Contents of the KBSETUP.DOC file
KBSETUP.EXE reprograms a keyboard's repeat delay and speed. By lengthening
or shortening the delay from the point a key is pressed down to the point it
starts to repeat the key's character and by adjusting the character repeat
rate, KBSETUP lets you fine-tune your keyboard to match your typing skills.
Enter the command KBSETUP M to display a menu of choices. At the DOS prompt,
enter KBSETUP again, with two parameters. The first should be a letter from
A to D, representing the delay you want; the second a value from 0 to 31
representing the desired speed. For example, KBSETUP A 0 gives you the
shortest delay and fastest speed, while KBSETUP D 31 produces the longest
and slowest. If entering parameters, two parameters must be entered, not
one; however, the two are reversable (so you don't have to remember which
Executing the program without parameters sets the keyboard rates to the
default values A 0. Entering unrecognized parameters displays an error
message reminding you of how to view the program's options.

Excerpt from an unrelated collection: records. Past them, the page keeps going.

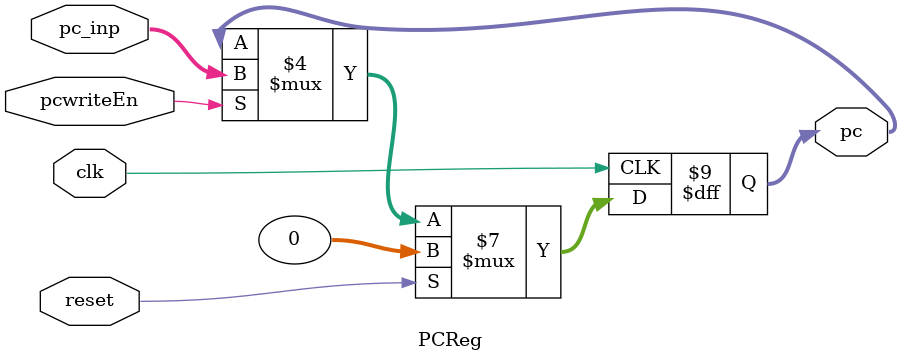
<source format=sv>
module PCReg
(
    input clk, reset, pcwriteEn,
    input [31:0] pc_inp,
    output reg [31:0] pc
);

initial begin
    pc = 32'b0;
end

always @(posedge clk) begin
    if(reset == 1'b1) begin
        pc = 32'b0;
    end
    else begin
        if(pcwriteEn) begin
            pc <= pc_inp;
        end
    end
end

endmodule

</source>
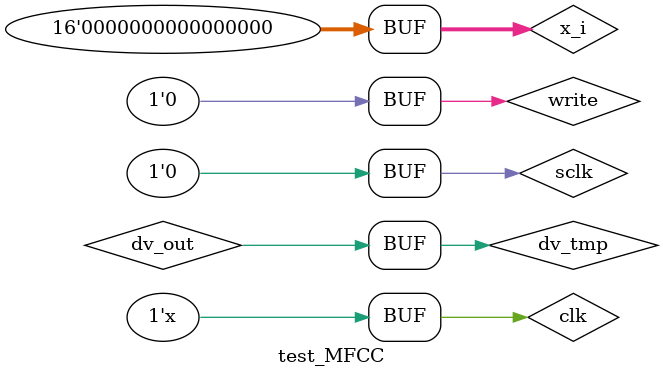
<source format=v>
`timescale 10ns / 10ns


module test_MFCC;

	// Inputs
	reg clk;
	reg sclk;
	reg [15:0] x_i;
	reg write;

	// Outputs
	wire [31:0] x_o;
	wire [4:0] out_index;
	wire dv_out;
	wire vad;

	// Instantiate the Unit Under Test (UUT)
	MFCCtest uut (
		.clk(clk), 
		.sclk(clk), 
		.x_i(x_i), 
		.write(write), 
		.x_o(x_o), 
		.out_index(out_index), 
		.dv_out(dv_out), 
		.vad(vad)
	);

	parameter STEP = 2;
	parameter STEP_half=1;
	
	reg dv_tmp;
	always begin
		#STEP_half;
		clk<=~clk;
		dv_tmp <= dv_out;
/*		if (dv_tmp == 1 && dv_out == 0)begin
		write <= 1;
		#20;
		write <= 0;
		end*/
	end

	initial begin
		// Initialize Inputs
		clk = 0;
		sclk = 0;
		x_i = 0;
		write = 0;

		// Wait 100 ns for global reset to finish
		#100;
		write = 1;
		#20;
		write = 0;
		#20000;
		write = 1;
		#20;
		write = 0;

		// Add stimulus here
	end
      
endmodule


</source>
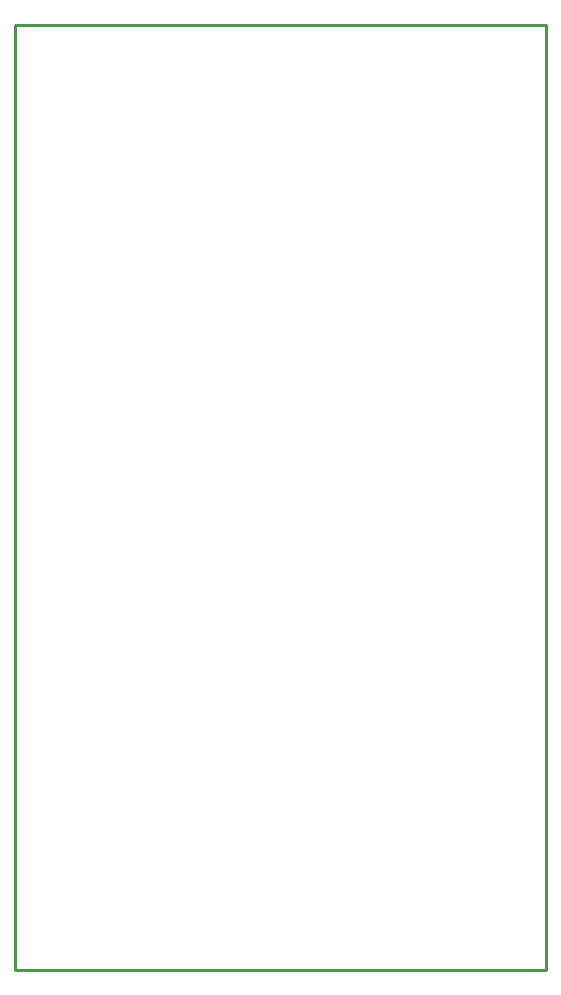
<source format=gm1>
G04 #@! TF.FileFunction,Profile,NP*
%FSLAX46Y46*%
G04 Gerber Fmt 4.6, Leading zero omitted, Abs format (unit mm)*
G04 Created by KiCad (PCBNEW 4.0.6) date Thu Jun  8 14:30:20 2017*
%MOMM*%
%LPD*%
G01*
G04 APERTURE LIST*
%ADD10C,0.100000*%
%ADD11C,0.254000*%
G04 APERTURE END LIST*
D10*
D11*
X128350000Y-127570000D02*
X128350000Y-47570000D01*
X173350000Y-127570000D02*
X128350000Y-127570000D01*
X173350000Y-47570000D02*
X173350000Y-127570000D01*
X128350000Y-47570000D02*
X173350000Y-47570000D01*
M02*

</source>
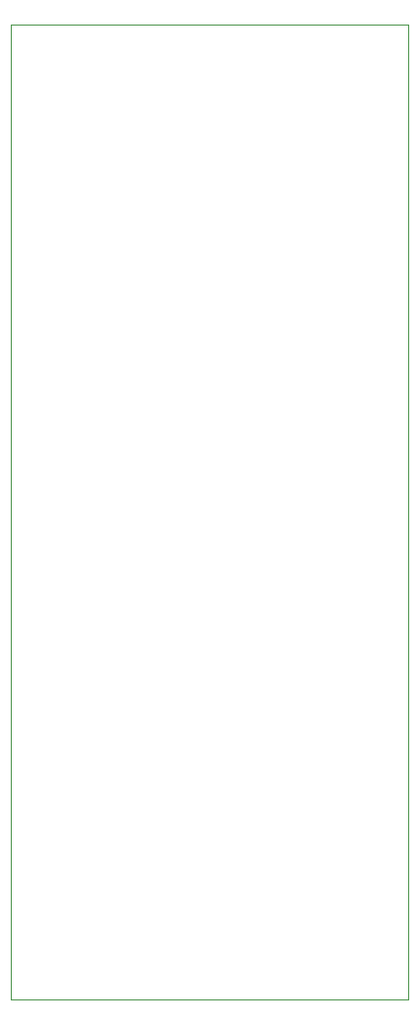
<source format=gbo>
G04 (created by PCBNEW (22-Jun-2014 BZR 4027)-stable) date Cts 25 Nis 2020 13:20:02 +03*
%MOIN*%
G04 Gerber Fmt 3.4, Leading zero omitted, Abs format*
%FSLAX34Y34*%
G01*
G70*
G90*
G04 APERTURE LIST*
%ADD10C,0.00590551*%
%ADD11C,0.00393701*%
G04 APERTURE END LIST*
G54D10*
G54D11*
X8700Y-6600D02*
X8750Y-6600D01*
X8700Y-39650D02*
X8700Y-6600D01*
X22200Y-39650D02*
X8700Y-39650D01*
X22200Y-6600D02*
X22200Y-39650D01*
X8750Y-6600D02*
X22200Y-6600D01*
M02*

</source>
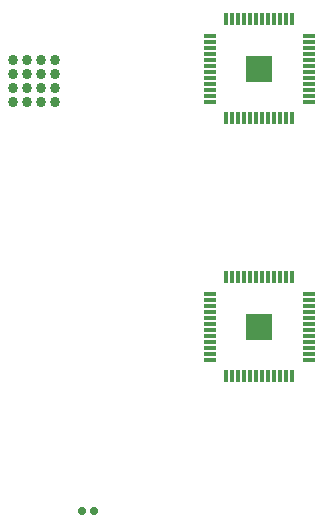
<source format=gbs>
G04 Layer_Color=16711935*
%FSLAX25Y25*%
%MOIN*%
G70*
G01*
G75*
%ADD214C,0.02769*%
%ADD225C,0.03398*%
%ADD226R,0.01600X0.04400*%
%ADD227R,0.04400X0.01600*%
%ADD228R,0.08674X0.08674*%
%ADD229C,0.03200*%
D214*
X1969Y-104500D02*
D03*
X-1969D02*
D03*
D225*
X-10913Y46087D02*
D03*
Y41362D02*
D03*
Y36638D02*
D03*
Y31913D02*
D03*
X-15638Y46087D02*
D03*
Y41362D02*
D03*
Y36638D02*
D03*
Y31913D02*
D03*
X-20362Y46087D02*
D03*
Y41362D02*
D03*
Y36638D02*
D03*
Y31913D02*
D03*
X-25087Y46087D02*
D03*
Y41362D02*
D03*
Y36638D02*
D03*
Y31913D02*
D03*
D226*
X46000Y26500D02*
D03*
X48000D02*
D03*
X50000D02*
D03*
X52000D02*
D03*
X54000D02*
D03*
X56000D02*
D03*
X58000D02*
D03*
X60000D02*
D03*
X62000D02*
D03*
X64000D02*
D03*
X66000D02*
D03*
X68000D02*
D03*
Y59500D02*
D03*
X66000D02*
D03*
X64000D02*
D03*
X62000D02*
D03*
X60000D02*
D03*
X58000D02*
D03*
X56000D02*
D03*
X54000D02*
D03*
X52000D02*
D03*
X50000D02*
D03*
X48000D02*
D03*
X46000D02*
D03*
X68000Y-26500D02*
D03*
X66000D02*
D03*
X64000D02*
D03*
X62000D02*
D03*
X60000D02*
D03*
X58000D02*
D03*
X56000D02*
D03*
X54000D02*
D03*
X52000D02*
D03*
X50000D02*
D03*
X48000D02*
D03*
X46000D02*
D03*
Y-59500D02*
D03*
X48000D02*
D03*
X50000D02*
D03*
X52000D02*
D03*
X54000D02*
D03*
X56000D02*
D03*
X58000D02*
D03*
X60000D02*
D03*
X62000D02*
D03*
X64000D02*
D03*
X66000D02*
D03*
X68000D02*
D03*
D227*
X73500Y32000D02*
D03*
Y34000D02*
D03*
Y36000D02*
D03*
Y38000D02*
D03*
Y40000D02*
D03*
Y42000D02*
D03*
Y44000D02*
D03*
Y46000D02*
D03*
Y48000D02*
D03*
Y50000D02*
D03*
Y52000D02*
D03*
Y54000D02*
D03*
X40500D02*
D03*
Y52000D02*
D03*
Y50000D02*
D03*
Y48000D02*
D03*
Y46000D02*
D03*
Y44000D02*
D03*
Y42000D02*
D03*
Y40000D02*
D03*
Y38000D02*
D03*
Y36000D02*
D03*
Y34000D02*
D03*
Y32000D02*
D03*
Y-32000D02*
D03*
Y-34000D02*
D03*
Y-36000D02*
D03*
Y-38000D02*
D03*
Y-40000D02*
D03*
Y-42000D02*
D03*
Y-44000D02*
D03*
Y-46000D02*
D03*
Y-48000D02*
D03*
Y-50000D02*
D03*
Y-52000D02*
D03*
Y-54000D02*
D03*
X73500D02*
D03*
Y-52000D02*
D03*
Y-50000D02*
D03*
Y-48000D02*
D03*
Y-46000D02*
D03*
Y-44000D02*
D03*
Y-42000D02*
D03*
Y-40000D02*
D03*
Y-38000D02*
D03*
Y-36000D02*
D03*
Y-34000D02*
D03*
Y-32000D02*
D03*
D228*
X57000Y43000D02*
D03*
Y-43000D02*
D03*
D229*
X55032Y41032D02*
D03*
X58969Y44969D02*
D03*
Y-41032D02*
D03*
X55032Y-44969D02*
D03*
M02*

</source>
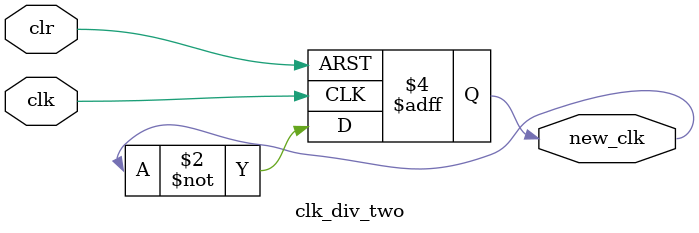
<source format=v>
module clk_div_two(new_clk, clk, clr);
    //Inputs
   input clk, clr;
   
   //Internal wire
   wire clr;

   //Output
   output new_clk;
   
   //Register
   reg new_clk;

   //Intialize new_clk to 0
   initial
   begin
       new_clk = 1'b0;
   end

   //Set value of new_clk on positive edge of the clock or clear
   always @(posedge clk or posedge clr) begin
       //If clear is high, set new_clk to 0
       if (clr) begin
           new_clk <= 1'b0;
       //If enable is high, set new_clk to the value of d
       end else begin
           new_clk <= ~new_clk;
       end
   end

endmodule

</source>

After running KBSETUP with parameters as described above, load a favorite
program and experiment with the new settings in a familiar environment. You
may have to run KBSETUP several times to find the parameters that works best
Technical description and restrictions:
The program is written in C language. It works by setting register AX to
0305hex, BH to the delay value, and BL to the typematic rate. It calls the
ROM BIOS keyboard service (interrupt 16hex), executing function 0305hex, which
sets the delay value and typematic rate. IBM introduced this function in the
PCjr, and most ATs support it. It's also available in all PS/2s. But if your
ROM BIOS is dated earlier than 11/16/85 or if you have an XT, a PC, or a
similar clone, then KBSETUP probably won't work on your system.
This program was submitted by me to PC World and was printed in the December
1990 issue of PC World magazine, in the STAR-DOT-STAR column on page 251.